French-Style Roasted Butterflied Chicken

This delicious butterflied chicken with roast veggies and a side of green beans, is easy to make and will be sure to satisfy everyone at the dinner table.

4 Servings

50 Mins

INGREDIENTS & EQUIPMENT

1.9kg Ingham’s whole chicken
750g chat potatoes, thickly sliced
4 eschalots, peeled
2 tablespoons olive oil
Salt and pepper, to taste
3 parsnips, peeled, halved lengthways
1 bunch Dutch carrots, trimmed, peeled
50g butter, chopped
250g green beans, trimmed
¼ cup slivered almonds, toasted
Lemon wedges, to serve

Marinade
2 tablespoons olive oil
30g butter, melted
1 tablespoon finely chopped fresh tarragon
3 cloves garlic, crushed
2 tablespoons Dijon mustard
1 tablespoon lemon juice

in a few simple steps

1. Preheat oven to 200C (fan-forced). Lightly grease a large roasting pan.
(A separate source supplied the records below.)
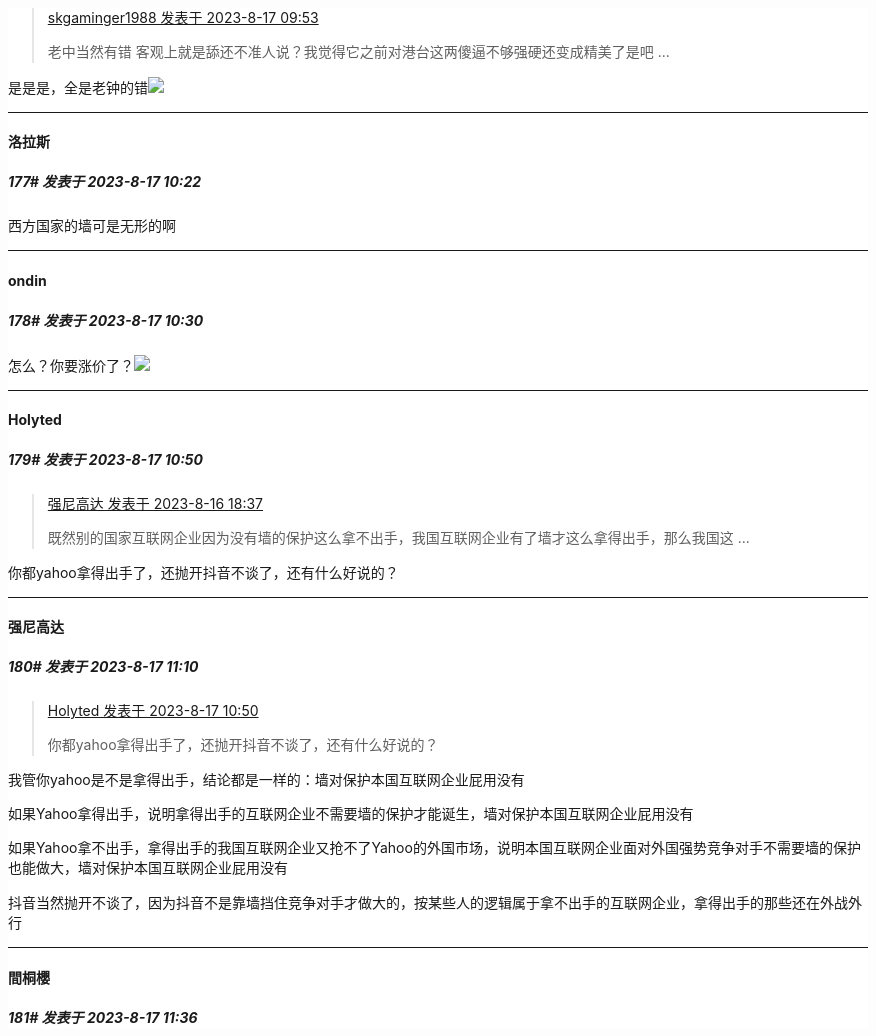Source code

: <blockquote><a href="httphttps://bbs.saraba1st.com/2b/forum.php?mod=redirect&amp;goto=findpost&amp;pid=62056843&amp;ptid=2148414" target="_blank">skgaminger1988 发表于 2023-8-17 09:53</a>

老中当然有错 客观上就是舔还不准人说？我觉得它之前对港台这两傻逼不够强硬还变成精美了是吧 ...</blockquote>
是是是，全是老钟的错<img src="https://static.saraba1st.com/image/smiley/face2017/037.png" referrerpolicy="no-referrer">


*****

####  洛拉斯  
##### 177#       发表于 2023-8-17 10:22

西方国家的墙可是无形的啊


*****

####  ondin  
##### 178#       发表于 2023-8-17 10:30

怎么？你要涨价了？<img src="https://static.saraba1st.com/image/smiley/face2017/067.png" referrerpolicy="no-referrer">


*****

####  Holyted  
##### 179#       发表于 2023-8-17 10:50

<blockquote><a href="httphttps://bbs.saraba1st.com/2b/forum.php?mod=redirect&amp;goto=findpost&amp;pid=62050536&amp;ptid=2148414" target="_blank">强尼高达 发表于 2023-8-16 18:37</a>

既然别的国家互联网企业因为没有墙的保护这么拿不出手，我国互联网企业有了墙才这么拿得出手，那么我国这 ...</blockquote>
你都yahoo拿得出手了，还抛开抖音不谈了，还有什么好说的？


*****

####  强尼高达  
##### 180#       发表于 2023-8-17 11:10

<blockquote><a href="httphttps://bbs.saraba1st.com/2b/forum.php?mod=redirect&amp;goto=findpost&amp;pid=62057686&amp;ptid=2148414" target="_blank">Holyted 发表于 2023-8-17 10:50</a>

你都yahoo拿得出手了，还抛开抖音不谈了，还有什么好说的？</blockquote>
我管你yahoo是不是拿得出手，结论都是一样的：墙对保护本国互联网企业屁用没有

如果Yahoo拿得出手，说明拿得出手的互联网企业不需要墙的保护才能诞生，墙对保护本国互联网企业屁用没有

如果Yahoo拿不出手，拿得出手的我国互联网企业又抢不了Yahoo的外国市场，说明本国互联网企业面对外国强势竞争对手不需要墙的保护也能做大，墙对保护本国互联网企业屁用没有

抖音当然抛开不谈了，因为抖音不是靠墙挡住竞争对手才做大的，按某些人的逻辑属于拿不出手的互联网企业，拿得出手的那些还在外战外行


*****

####  間桐櫻  
##### 181#       发表于 2023-8-17 11:36
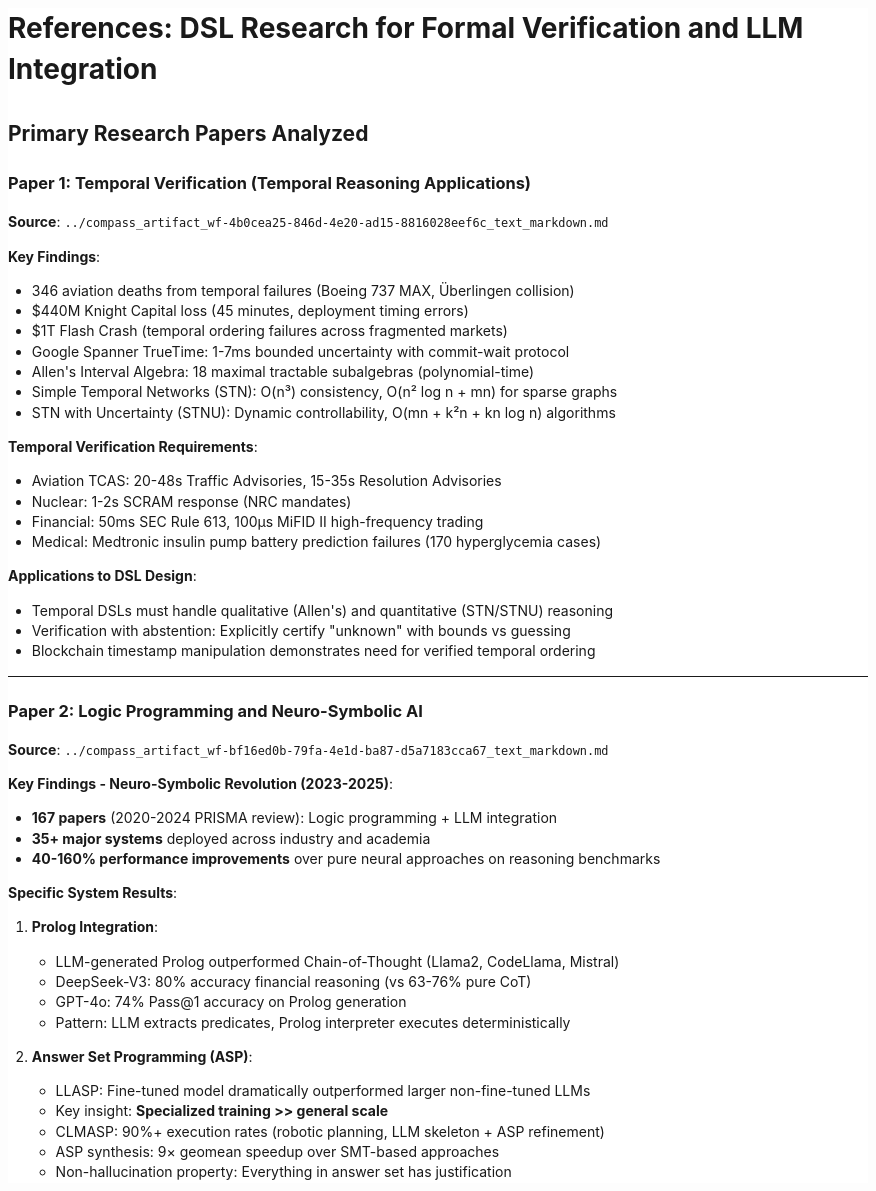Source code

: # References: DSL Research for Formal Verification and LLM Integration

## Primary Research Papers Analyzed

### Paper 1: Temporal Verification (Temporal Reasoning Applications)
**Source**: `../compass_artifact_wf-4b0cea25-846d-4e20-ad15-8816028eef6c_text_markdown.md`

**Key Findings**:
- 346 aviation deaths from temporal failures (Boeing 737 MAX, Überlingen collision)
- $440M Knight Capital loss (45 minutes, deployment timing errors)
- $1T Flash Crash (temporal ordering failures across fragmented markets)
- Google Spanner TrueTime: 1-7ms bounded uncertainty with commit-wait protocol
- Allen's Interval Algebra: 18 maximal tractable subalgebras (polynomial-time)
- Simple Temporal Networks (STN): O(n³) consistency, O(n² log n + mn) for sparse graphs
- STN with Uncertainty (STNU): Dynamic controllability, O(mn + k²n + kn log n) algorithms

**Temporal Verification Requirements**:
- Aviation TCAS: 20-48s Traffic Advisories, 15-35s Resolution Advisories
- Nuclear: 1-2s SCRAM response (NRC mandates)
- Financial: 50ms SEC Rule 613, 100μs MiFID II high-frequency trading
- Medical: Medtronic insulin pump battery prediction failures (170 hyperglycemia cases)

**Applications to DSL Design**:
- Temporal DSLs must handle qualitative (Allen's) and quantitative (STN/STNU) reasoning
- Verification with abstention: Explicitly certify "unknown" with bounds vs guessing
- Blockchain timestamp manipulation demonstrates need for verified temporal ordering

---

### Paper 2: Logic Programming and Neuro-Symbolic AI
**Source**: `../compass_artifact_wf-bf16ed0b-79fa-4e1d-ba87-d5a7183cca67_text_markdown.md`

**Key Findings - Neuro-Symbolic Revolution (2023-2025)**:
- **167 papers** (2020-2024 PRISMA review): Logic programming + LLM integration
- **35+ major systems** deployed across industry and academia
- **40-160% performance improvements** over pure neural approaches on reasoning benchmarks

**Specific System Results**:

1. **Prolog Integration**:
   - LLM-generated Prolog outperformed Chain-of-Thought (Llama2, CodeLlama, Mistral)
   - DeepSeek-V3: 80% accuracy financial reasoning (vs 63-76% pure CoT)
   - GPT-4o: 74% Pass@1 accuracy on Prolog generation
   - Pattern: LLM extracts predicates, Prolog interpreter executes deterministically

2. **Answer Set Programming (ASP)**:
   - LLASP: Fine-tuned model dramatically outperformed larger non-fine-tuned LLMs
   - Key insight: **Specialized training >> general scale**
   - CLMASP: 90%+ execution rates (robotic planning, LLM skeleton + ASP refinement)
   - ASP synthesis: 9× geomean speedup over SMT-based approaches
   - Non-hallucination property: Everything in answer set has justification

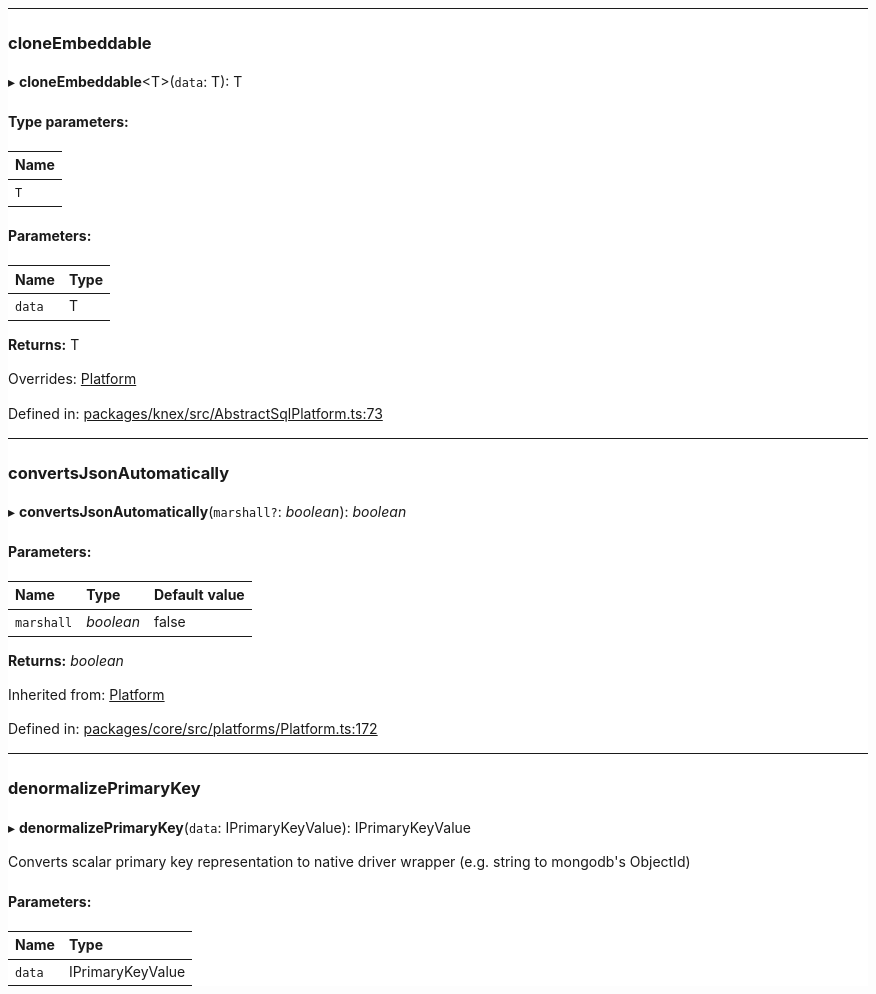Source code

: ___

### cloneEmbeddable

▸ **cloneEmbeddable**<T\>(`data`: T): T

#### Type parameters:

Name |
:------ |
`T` |

#### Parameters:

Name | Type |
:------ | :------ |
`data` | T |

**Returns:** T

Overrides: [Platform](core.platform.md)

Defined in: [packages/knex/src/AbstractSqlPlatform.ts:73](https://github.com/mikro-orm/mikro-orm/blob/bcf1a0899b/packages/knex/src/AbstractSqlPlatform.ts#L73)

___

### convertsJsonAutomatically

▸ **convertsJsonAutomatically**(`marshall?`: *boolean*): *boolean*

#### Parameters:

Name | Type | Default value |
:------ | :------ | :------ |
`marshall` | *boolean* | false |

**Returns:** *boolean*

Inherited from: [Platform](core.platform.md)

Defined in: [packages/core/src/platforms/Platform.ts:172](https://github.com/mikro-orm/mikro-orm/blob/bcf1a0899b/packages/core/src/platforms/Platform.ts#L172)

___

### denormalizePrimaryKey

▸ **denormalizePrimaryKey**(`data`: IPrimaryKeyValue): IPrimaryKeyValue

Converts scalar primary key representation to native driver wrapper (e.g. string to mongodb's ObjectId)

#### Parameters:

Name | Type |
:------ | :------ |
`data` | IPrimaryKeyValue |
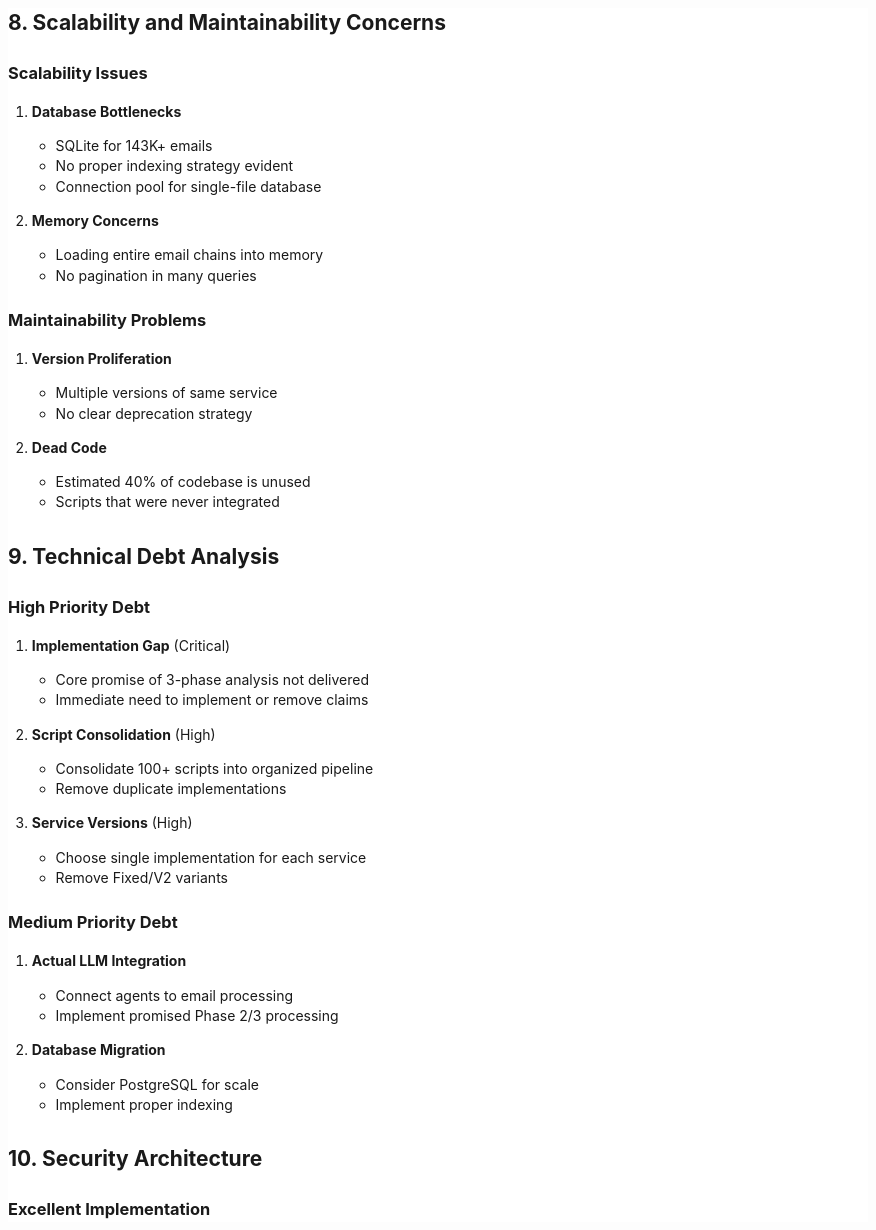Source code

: ## 8. Scalability and Maintainability Concerns

### Scalability Issues

1. **Database Bottlenecks**
   - SQLite for 143K+ emails
   - No proper indexing strategy evident
   - Connection pool for single-file database

2. **Memory Concerns**
   - Loading entire email chains into memory
   - No pagination in many queries

### Maintainability Problems

1. **Version Proliferation**
   - Multiple versions of same service
   - No clear deprecation strategy

2. **Dead Code**
   - Estimated 40% of codebase is unused
   - Scripts that were never integrated

## 9. Technical Debt Analysis

### High Priority Debt

1. **Implementation Gap** (Critical)
   - Core promise of 3-phase analysis not delivered
   - Immediate need to implement or remove claims

2. **Script Consolidation** (High)
   - Consolidate 100+ scripts into organized pipeline
   - Remove duplicate implementations

3. **Service Versions** (High)
   - Choose single implementation for each service
   - Remove Fixed/V2 variants

### Medium Priority Debt

1. **Actual LLM Integration**
   - Connect agents to email processing
   - Implement promised Phase 2/3 processing

2. **Database Migration**
   - Consider PostgreSQL for scale
   - Implement proper indexing

## 10. Security Architecture

### Excellent Implementation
Grease and line an oven tray.
2. Butterfly the whole chicken, by removing the backbone and flattening. Watch Manu’s Tips and
Tricks video on How to Butterfly a chicken.
3. Arrange potatoes and eschalots in a single layer in prepared roasting pan. Drizzle with half the
oil and season with salt and pepper. Top with chicken.
4. Place parsnips and carrots on prepared tray. Drizzle with remaining oil and season with salt
and pepper.
5. To make marinade, combine all ingredients in a bowl. Season with salt and pepper and mix well. Brush half over the chicken.
6. Roast chicken on upper shelf of oven for 30 minutes. Brush with remaining marinade. Roast for a further 20 minutes, or until chicken is cooked through (insert a small sharp knife into the thickest part of the thigh, juices will run clear if cooked.).
7. Meanwhile, roast vegetables on lower shelf of oven for 40 minutes, or until tender.
8. Just before serving, melt butter in a medium frying pan over medium-high heat until frothy. Cook the beans, tossing occasionally, for 2 to 3 minutes, until tender. Stir in almonds. Remove from heat.
9. Serve chicken and vegetables with buttered beans and lemon wedges.